A British court ruled that Assange can appeal to the U.K.’s Supreme Court over a December decision, which permitted him to be extradited to the U.S., the New York Times reported. Assange’s fiancee, Stella Moris, described the ruling as a victory and said “the Supreme Court has good grounds to hear this appeal.”

“What happened in court today is precisely what we wanted to happen,” Morris said Monday outside the Royal Courts of Justice in London. “Make no mistake, we won today in court.”

U.S. authorities told British judges that, if convicted, Assange might be able to serve time in Australia, the New York Times reported. Authorities also claimed the WikiLeaks founder would not be serving any time at an infamous supermax facility in Colorado or in solitary confinement.

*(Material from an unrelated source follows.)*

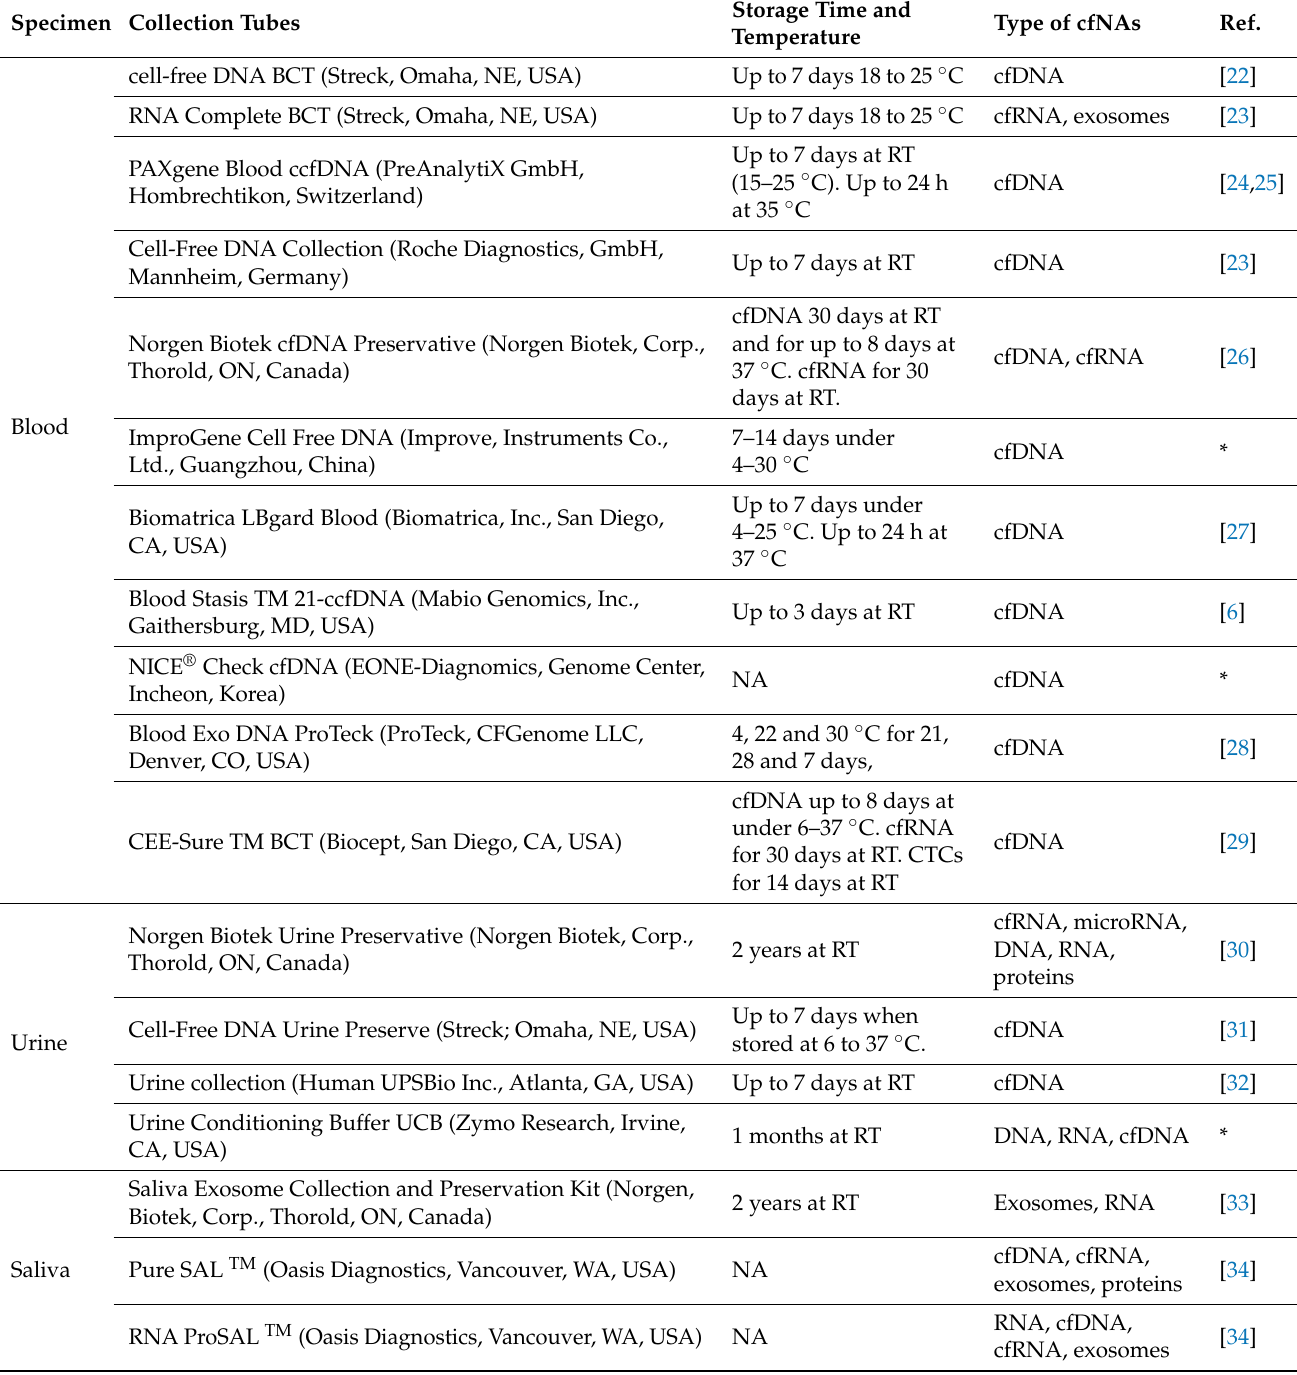
Table 1. Most common commercially available collection tubes for cfNAs preservation. For new products, no evalua- tion/comparison studies have been published to date (*). NA: not available. Specimen Collection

In his ruling Monday, Lord Chief Justice Ian Burnett said that Assange’s mental health has become too weak and would gradually deteriorate if placed in a U.S. federal prison. He also asked the U.K. Supreme Court to “take steps to expedite consideration” if an appeal application is made. (RELATED: US Promises Not To Hold Julian Assange In Supermax Prison If Extradited)

Supporters of WikiLeaks founder Julian Assange hold a placard during a protest against his extradition to the US outside the High Court in London on January 24, 2022. – Assange was given permission to appeal to the UK Supreme Court against a decision to extradite him to the United States. The High Court in London approved a bid by the publisher’s lawyers to take the case to the country’s highest court on “points of law of general public importance”. (Photo by Daniel LEAL / AFP) (Photo by DANIEL LEAL/AFP via Getty Images)

Assange faces 17 counts of espionage and 1 count of computer misuse after he published thousands of leaked documents about American involvement in Iraq and Afghanistan in 2010 and 2011, CNBC reported. If convicted, he faces a maximum sentence of 175 years in prison.

“Julian continues to suffer – for almost three years, he’s been in Belmarsh prison, and he is suffering profoundly day after day, week after week, year after year,” Morris went on to say.

“We will fight this until Julian is free,” she added.